Taiwan’s 2020 presidential election is about the survival of democracy for a population of 23 million. Beyond domestic policies, however, the upcoming elections will heavily influence by two superpowers: China and the United States. As Washington is concerned about Beijing’s attempts to influence Taiwan’s presidential election.
Beijing has in recent months stepped up efforts to reunify what it considers a wayward province, flying regular bomber patrols around it and seeking to isolate it diplomatically. Brent Christensen, the de facto US ambassador to Taiwan, said any effort to determine the future of Taiwan by other than peaceful means, including boycotts or embargoes, was of grave concern to the United States. “We believe that malign actors are using disinformation campaigns to make people lose faith in democratic institutions,” he told reporters in Taipei on November 22.
Recently, a suspected Chinese fraud named Wang Liqiang claimed he had entered Taiwan to work on subverting January’s elections, with the ultimate aim of unseating President Tsai Ing-wen. The Tsai government, claiming to believe it was easy prey for such a scheme, attempted to seize the opportunity to ram through the Legislative Yuan an “anti-infiltration bill,” to be used as a restraint against cross-Strait interchanges.
Wang claimed that he held Chinese, Hong Kong and South Korean passports, and that last May he received orders from Beijing to travel to Taiwan with his Korean passport; his assignment was to interfere in the Taiwan elections. However, according to a bulletin from the Shanghai Public Security Bureau, Wang is simply a fugitive fraud, and the target of his fraud is not intelligence, but a car-import scam. After he left China with a fake passport, he arrived in Australia, where he is seeking asylum.
The Taiwanese government has admitted it has no record of entry as claimed by Wang. What is even more embarrassing is that his claims were immediately debunked. A former deputy director of the Military Intelligence Bureau enumerated 10 major points of doubt, concluding that Wang’s “spy” story was sheer nonsense.

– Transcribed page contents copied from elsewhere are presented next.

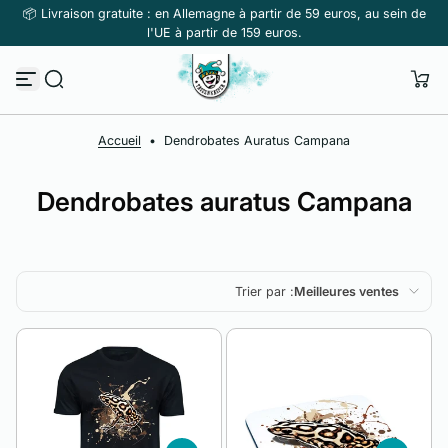
📦 Livraison gratuite : en Allemagne à partir de 59 euros, au sein de
Passer au contenu
l'UE à partir de 159 euros.
Accueil
•
Dendrobates Auratus Campana
Dendrobates auratus Campana
Trier par :
Meilleures ventes
En vedette
Le plus pertinent
Meilleures ventes
Alphabétique, de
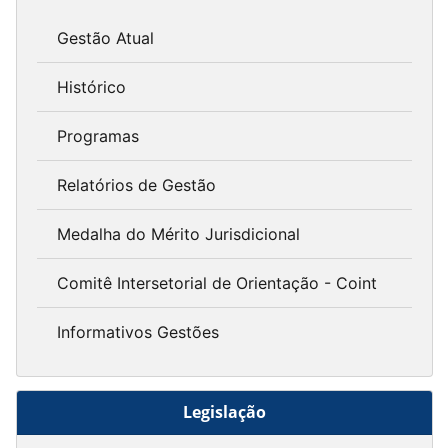
Gestão Atual
Histórico
Programas
Relatórios de Gestão
Medalha do Mérito Jurisdicional
Comitê Intersetorial de Orientação - Coint
Informativos Gestões
Legislação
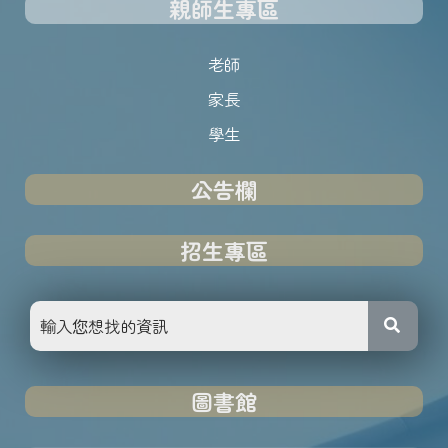
親師生專區
老師
家長
學生
公告欄
招生專區
圖書館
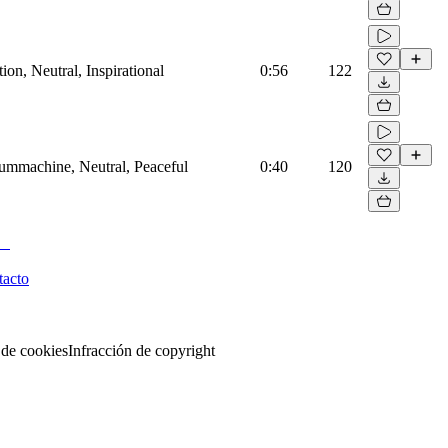
on, Neutral, Inspirational
0:56
122
rummachine, Neutral, Peaceful
0:40
120
tacto
 de cookies
Infracción de copyright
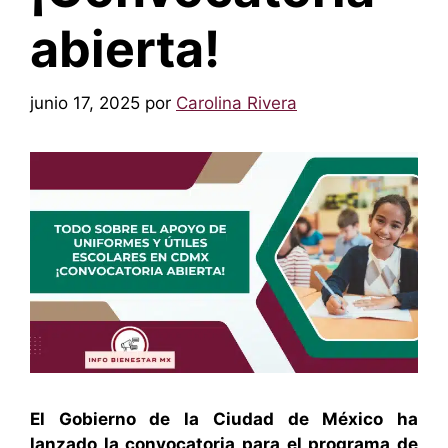
abierta!
junio 17, 2025
por
Carolina Rivera
El Gobierno de la Ciudad de México ha
lanzado la convocatoria para el programa de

Still, it appears that Wang is no fool, knowing full well that relations are tense between the Australian and Chinese government, that the US, the UK and Australia have intelligence ties, and that Canberra would probably be happy to grant his asylum request, and would disseminate his story in the international community. And President Tsai, in her re-election bid, would fully utilize his fabricated “confession to crimes” in order to smear the Kuomintang candidate vying to take her job in the January poll.
However, now that the “spy” story has been debunked, the true intent of Tsai’s anti-infiltration bill has been exposed. The only question remaining is whether such political intrigues will affect how the Taiwanese people vote in January.